そのようなときはアンテナ・ブースターを扱う専門業者に電波測定を依頼すれば安心です。

テレビブースターの選び方

テレビブースター

地デジアンテナや衛星放送のアンテナを使うだけで、テレビの映像がノイズもなくキレイに映れば問題ありません。しかしアンテナの受信状況や屋内環境によって映像が乱れるような場合はテレビブースターを設置することになります。

ブースターにも種類があり、状況に応じて適切なブースターを選ぶことが重要です。もし間違って選んだ場合はテレビの映りは改善せず無駄な出費になりかねません。

観たい放送の種類に合う商品を選ぶ

テレビブースターの種類は観たい放送によって「地デジ(UHF)」、「衛星放送(BS/CS)」、「ケーブルテレビ(CATV)」などがあります。放送ごとに電波の周波数が異なるため、ご自身が観たい放送に対応したブースターを使いましょう。

ブースターの種類は、「地デジ対応」「衛星放送対応」「ケーブルテレビ対応」といった個別に対応するものから「衛星放送とケーブルテレビ対応」や「複数チャンネル対応」のマルチブースターもあります。
マルチブースターは全対応ですが、地デジアンテナのケーブルと衛星放送アンテナのケーブルを別々に引いてくる必要があり、作業は繁雑になります。個別チャンネルに対応したブースターに比べ、価格も高めなので慎重に検討しましょう。

最近は4K・8K放送を観ることも増えてきたため、その受信環境を改善する場合はブースターが4K・8Kに対応しているか確認する必要があります。

_資料抜粋_
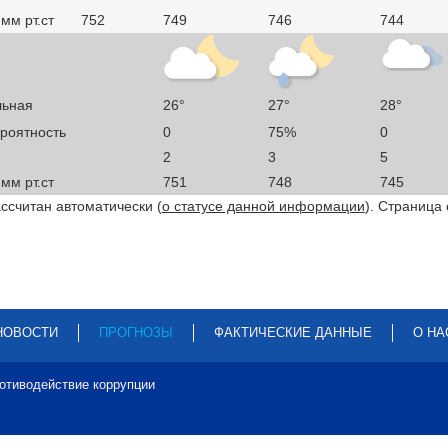
мм рт.ст
752
749
746
744
льная
26°
27°
28°
ероятность
0
75%
0
2
3
5
мм рт.ст
751
748
745
ссчитан автоматически (
о статусе данной информации
). Страница
НОВОСТИ
ПРОГНОЗЫ
ФАКТИЧЕСКИЕ ДАННЫЕ
О НА
отиводействие коррупции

_課題_
テレビブースターの選び方を説明した本文によると、4K・8K放送の受信環境を改善する場合には何を確認する必要がありますか。 資料は参照しなくてもかまいません。

_解答_
ブースターが4K・8K放送に対応しているかどうかを確認する必要があります。